NATO üyeleri arasında yaptırıma maruz kalan tek ülke Türkiye'dir. Aleyhine ekonomik, diplomatik tuzaklar kurulan ülke de Türkiye'dir. Mücadele ettiğimiz terör örgütlerine destek verenler onlardır. Hiçbir ülke bize adalet dersi veremez. İnsanlık hatırlatması yapamaz, istikamet çizemez. 'Yaptırımlara niye katılmıyorsunuz, neden S-400'ü aldınız' diyemez. Bu devleti Türk milleti kurmuştur, son söz ve karar da Türk milletinindir. Zor günümüzde yalnız bırakanları, kuyumuzu kazanları asla unutmayız, unutturmayacağız.
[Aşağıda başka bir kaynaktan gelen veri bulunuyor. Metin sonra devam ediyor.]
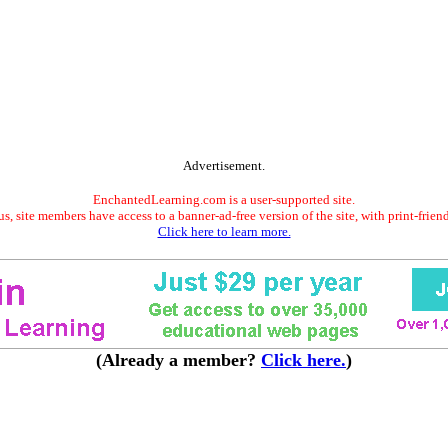
Advertisement.
EnchantedLearning.com is a user-supported site.
s, site members have access to a banner-ad-free version of the site, with print-frien
Click here to learn more.
(Already a member?
Click here.
)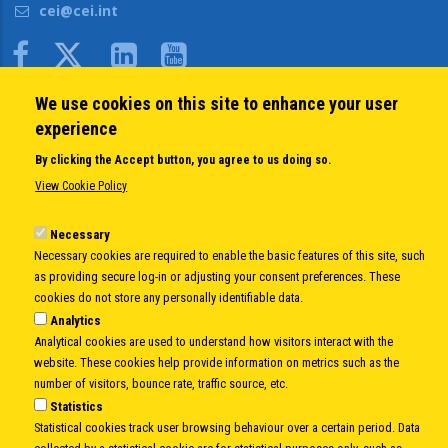
cei@cei.int
Body
We use cookies on this site to enhance your user
QUICK LINKS
experience
About us
By clicking the Accept button, you agree to us doing so.
Member States
View Cookie Policy
Secretary General
Executive Secretariat
Necessary
Necessary cookies are required to enable the basic features of this site, such
Office for the CEI Fund at the EBRD
as providing secure log-in or adjusting your consent preferences. These
History Highlights
cookies do not store any personally identifiable data.
Open Calls
Analytics
News
Analytical cookies are used to understand how visitors interact with the
Public Information
website. These cookies help provide information on metrics such as the
Sitemap
number of visitors, bounce rate, traffic source, etc.
Statistics
Statistical cookies track user browsing behaviour over a certain period. Data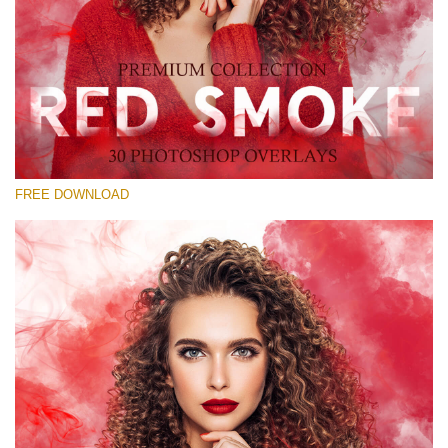
Please select
Free Red Smoke Overlay #22
Small 800*533px
Red Smoke
(30 Overlays)
FREE DOWNLOAD
Large 6000*4000px
Sunlight Collection
(290 Overlays)
Large 6000*4000px
Entire Collection
(1783 Overlays)
Large 6000*4000px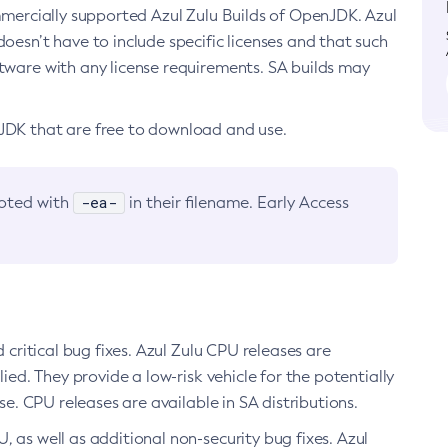
ommercially supported Azul Zulu Builds of OpenJDK. Azul
oesn’t have to include specific licenses and that such
ftware with any license requirements. SA builds may
nJDK that are free to download and use.
-ea-
noted with
in their filename. Early Access
d critical bug fixes. Azul Zulu CPU releases are
ied. They provide a low-risk vehicle for the potentially
se. CPU releases are available in SA distributions.
, as well as additional non-security bug fixes. Azul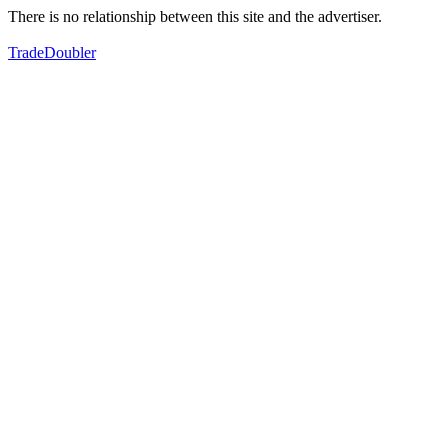
There is no relationship between this site and the advertiser.
TradeDoubler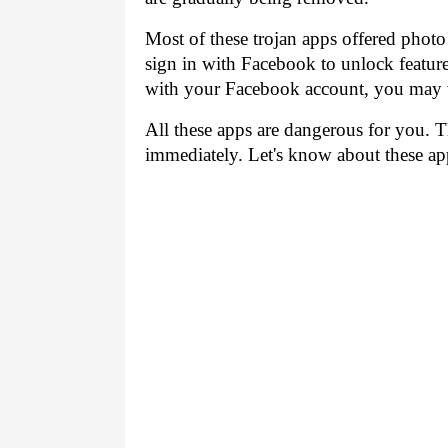
Most of these trojan apps offered photo
sign in with Facebook to unlock features
with your Facebook account, you may 
All these apps are dangerous for you. 
immediately. Let's know about these app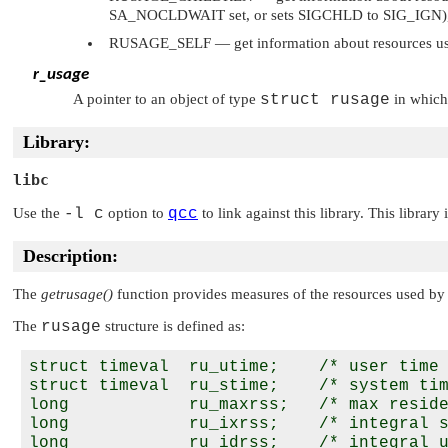
SA_NOCLDWAIT
set, or sets
SIGCHLD
to
SIG_IGN
RUSAGE_SELF
— get information about resources us
r_usage
A pointer to an object of type
struct rusage
in which 
Library:
libc
Use the
-l c
option to
qcc
to link against this library. This library
Description:
The
getrusage()
function provides measures of the resources used by t
The
rusage
structure is defined as:
struct timeval  ru_utime;    /* user time 
struct timeval  ru_stime;    /* system tim
long            ru_maxrss;   /* max reside
long            ru_ixrss;    /* integral s
long            ru_idrss;    /* integral u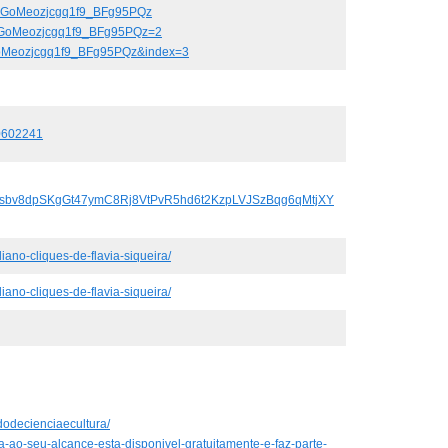
k6GoMeozjcgq1f9_BFg95PQz
k6GoMeozjcgq1f9_BFg95PQz=2
GoMeozjcgq1f9_BFg95PQz&index=3
0602241
uFJsbv8dpSKgGt47ymC8Rj8VtPvR5hd6t2KzpLVJSzBqg6qMtjXY
iano-cliques-de-flavia-siqueira/
iano-cliques-de-flavia-siqueira/
dodecienciaecultura/
ta-ao-seu-alcance-esta-disponivel-gratuitamente-e-faz-parte-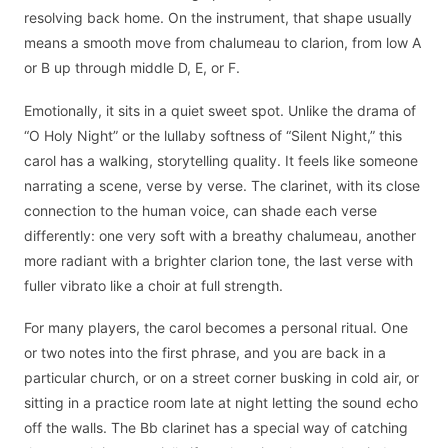
resolving back home. On the instrument, that shape usually
means a smooth move from chalumeau to clarion, from low A
or B up through middle D, E, or F.
Emotionally, it sits in a quiet sweet spot. Unlike the drama of
“O Holy Night” or the lullaby softness of “Silent Night,” this
carol has a walking, storytelling quality. It feels like someone
narrating a scene, verse by verse. The clarinet, with its close
connection to the human voice, can shade each verse
differently: one very soft with a breathy chalumeau, another
more radiant with a brighter clarion tone, the last verse with
fuller vibrato like a choir at full strength.
For many players, the carol becomes a personal ritual. One
or two notes into the first phrase, and you are back in a
particular church, or on a street corner busking in cold air, or
sitting in a practice room late at night letting the sound echo
off the walls. The Bb clarinet has a special way of catching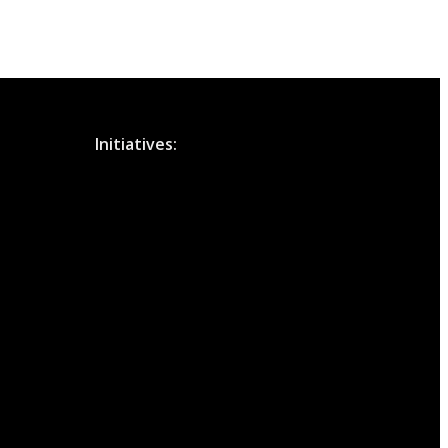
Initiatives: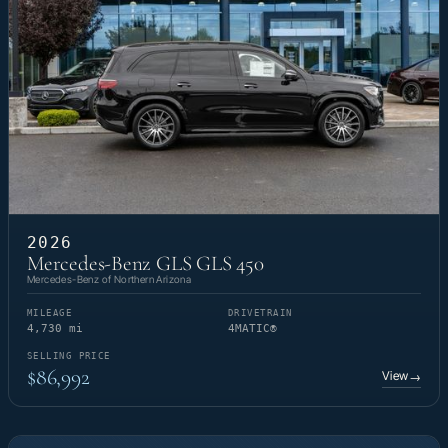
2026
Mercedes-Benz GLS GLS 450
Mercedes-Benz of Northern Arizona
MILEAGE
DRIVETRAIN
4,730 mi
4MATIC®
SELLING PRICE
$86,992
View
→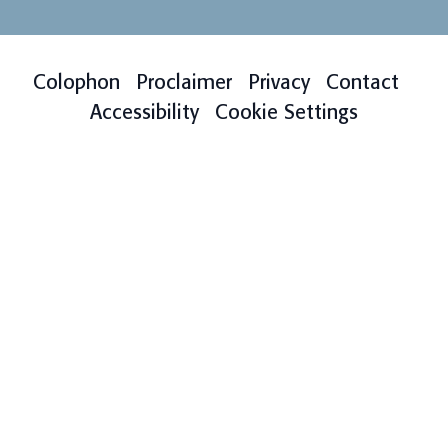
Colophon
Proclaimer
Privacy
Contact
Accessibility
Cookie Settings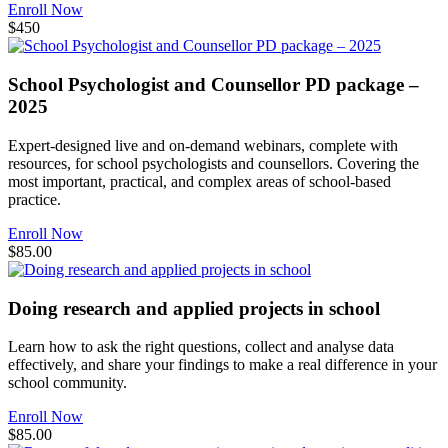
Enroll Now
$450
School Psychologist and Counsellor PD package –
2025
Expert-designed live and on-demand webinars, complete with
resources, for school psychologists and counsellors. Covering the
most important, practical, and complex areas of school-based
practice.
Enroll Now
$85.00
Doing research and applied projects in school
Learn how to ask the right questions, collect and analyse data
effectively, and share your findings to make a real difference in your
school community.
Enroll Now
$85.00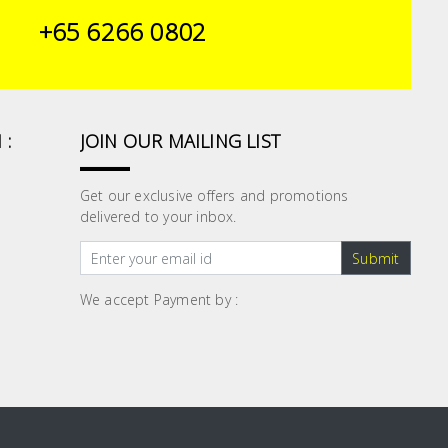
+65 6266 0802
 :
JOIN OUR MAILING LIST
Get our exclusive offers and promotions
delivered to your inbox.
Submit
We accept Payment by :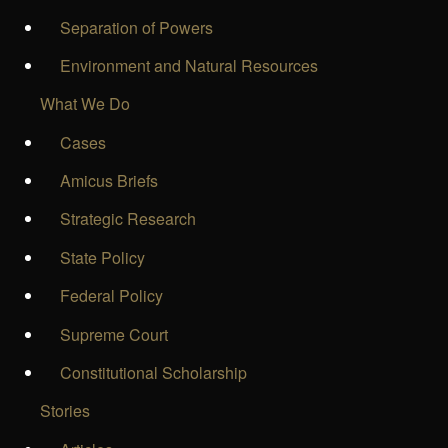
Separation of Powers
Environment and Natural Resources
What We Do
Cases
Amicus Briefs
Strategic Research
State Policy
Federal Policy
Supreme Court
Constitutional Scholarship
Stories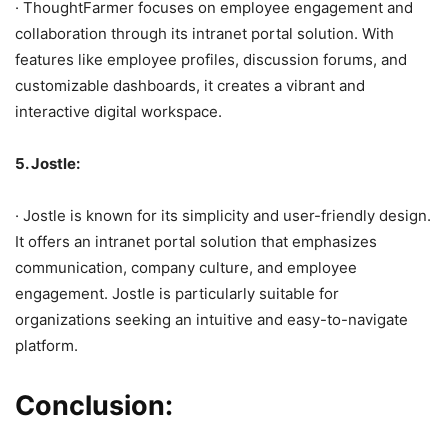
· ThoughtFarmer focuses on employee engagement and
collaboration through its intranet portal solution. With
features like employee profiles, discussion forums, and
customizable dashboards, it creates a vibrant and
interactive digital workspace.
5. Jostle:
· Jostle is known for its simplicity and user-friendly design.
It offers an intranet portal solution that emphasizes
communication, company culture, and employee
engagement. Jostle is particularly suitable for
organizations seeking an intuitive and easy-to-navigate
platform.
Conclusion: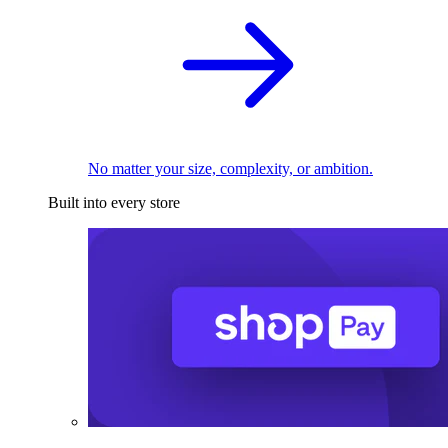
No matter your size, complexity, or ambition.
Built into every store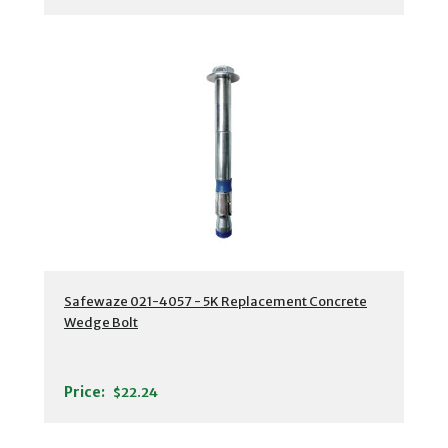
Safewaze 021-4057 - 5K Replacement Concrete
Wedge Bolt
Price:
$22.24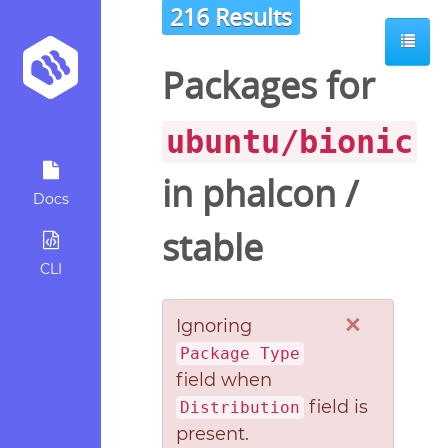
216 Results
Packages for
ubuntu/bionic
in
phalcon
/
Docs
stable
CLI
×
Ignoring
Package Type
field when
field is
Distribution
present.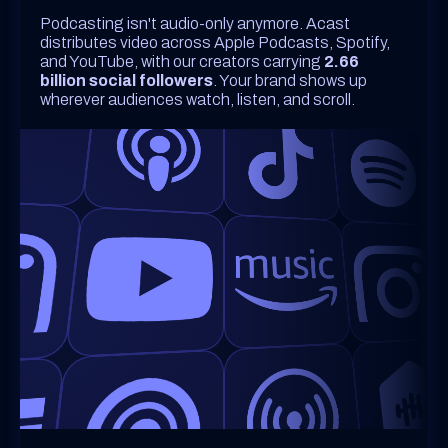
Podcasting isn't audio-only anymore. Acast
distributes video across Apple Podcasts, Spotify,
and YouTube, with our creators carrying
2.66
billion social followers
. Your brand shows up
wherever audiences watch, listen, and scroll.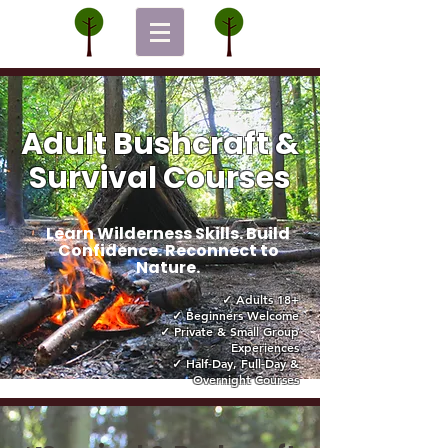
Adult Bushcraft &
Survival Courses
Learn Wilderness Skills. Build
Confidence. Reconnect to
Nature.
✓ Adults 18+
✓ Beginners Welcome
✓ Private & Small Group
Experiences
✓ Half-Day, Full-Day &
Overnight Courses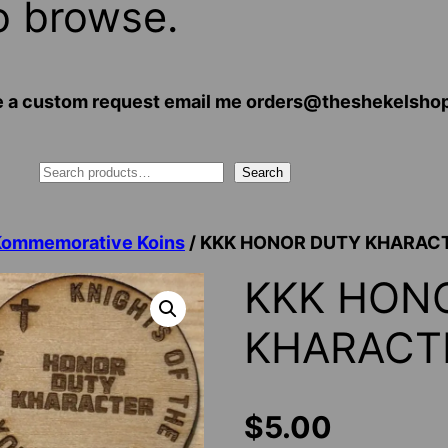
o browse.
 have a custom request email me orders@theshekelsh
Search
Kommemorative Koins
/ KKK HONOR DUTY KHARAC
KKK HON
KHARACT
$
5.00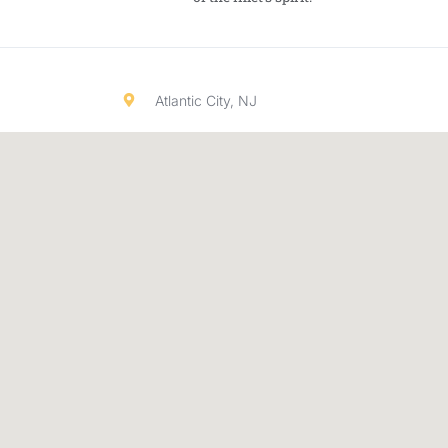
Atlantic City, NJ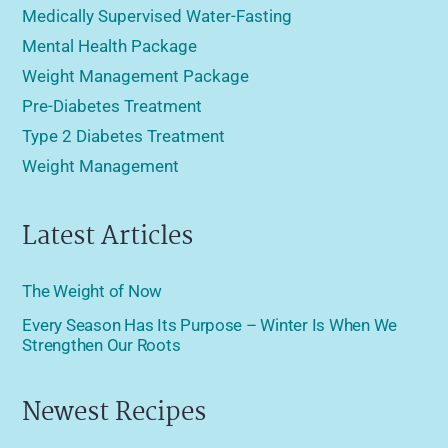
Medically Supervised Water-Fasting
Mental Health Package
Weight Management Package
Pre-Diabetes Treatment
Type 2 Diabetes Treatment
Weight Management
Latest Articles
The Weight of Now
Every Season Has Its Purpose – Winter Is When We
Strengthen Our Roots
Newest Recipes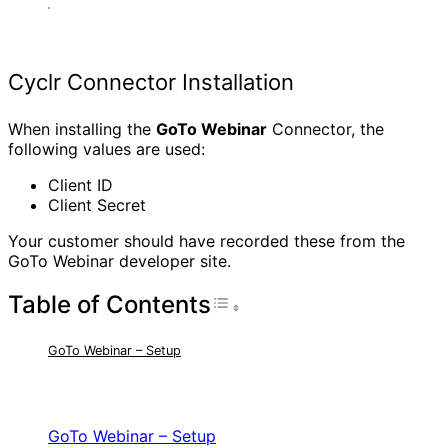
Cyclr Connector Installation
When installing the
GoTo Webinar
Connector, the
following values are used:
Client ID
Client Secret
Your customer should have recorded these from the
GoTo Webinar developer site.
Table of Contents
Toggle Table of Con
GoTo Webinar – Setup
RELATED ARTICLES
GoTo Webinar – Setup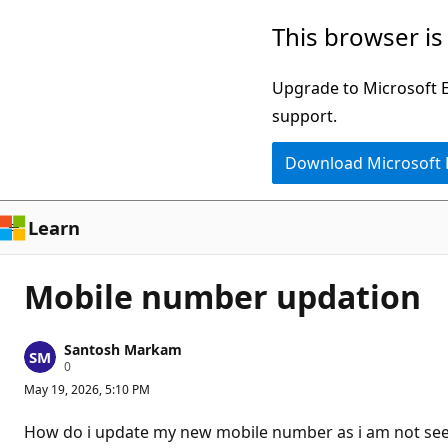
Skip
This browser is
to
main
Upgrade to Microsoft Ed
content
support.
Download Microsoft
Learn
Mobile number updation
Santosh Markam
R
0
e
May 19, 2026, 5:10 PM
p
u
t
How do i update my new mobile number as i am not seei
a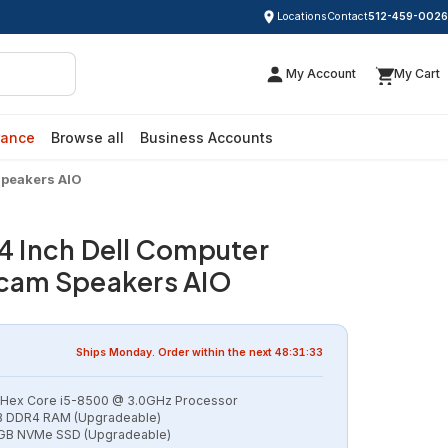
Locations
Contact
512-459-0026
My Account
My Cart
rance
Browse all
Business Accounts
Speakers AIO
24 Inch Dell Computer
am Speakers AIO
Ships
Monday
. Order within the next
48:31:32
l Hex Core i5-8500 @ 3.0GHz Processor
 DDR4 RAM (Upgradeable)
GB NVMe SSD (Upgradeable)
FURKAN VAKFI'NIN EYLEMİ: BUNLARDA DOĞRU İLE YANLIŞ BİRBİRİNE GİRMİŞTİR

Bizim anlayışımıza göre devlet demek hukuk, düzen ve gelecek demektir. Türkiye çadır devleti, muz cumhuriyeti, yol geçen hanı değildir. Din kisvesine saklanıp darbeye kalkışan FETÖ'cülerden ders çıkarmamak akıl tutulmasına delalet edecektir. Vakıfların nasıl kurulduğu, uymaları gereken kuralların neler olduğu çerçevelenmiştir. Artık bardağı taşırmıştır. Furkan demek iyi ile kötüyü ayırt etmek demektir ancak bunlarda doğru ile yanlış birbirine girmiştir. Bu din tacirlerinin, kanunsuz eylemlerine şerefli Türk polisi zamanında müdahale etmiştir. Sayın Süleyman Soylu, soyismi gibi soyludur, Görevini de layıkıyla yerine getirmiştir. Bir avuç münafığa Türk devletinin yaptırım gücünü göstermiştir. Adana'da görev yapan her polisimizin tertemiz alınların öpüyorum. Bu sözde vakıf yöneticileri korkak olarak anılacaklardır. Bugün tedbir almazsak gelecekte yeni 15 Temmuzların yaşanması kaçınılmazdır. İslam dini barış ve kardeşlik dinidir. Her kim bu manevi gerçeğe riayet ediyorsa baş tacımızdır. Türkiye Cumhuriyeti devletini içten içe çürütmek için tetikte beklemek vatana ihanettir, bedeli muhataplarına çok ağır ödetilmelidir.

Devleti muhafaza edeceğiz, karşımıza engel çıkarırlarsa mutlaka aşacağız. Teslim olmayacağız, taviz vermeyeceğiz, boyun eğmeyeceğiz. Biz hiçbir güce boyun eğmedik. Bundan sonra da bu irademizi korunmaya yeminliyiz.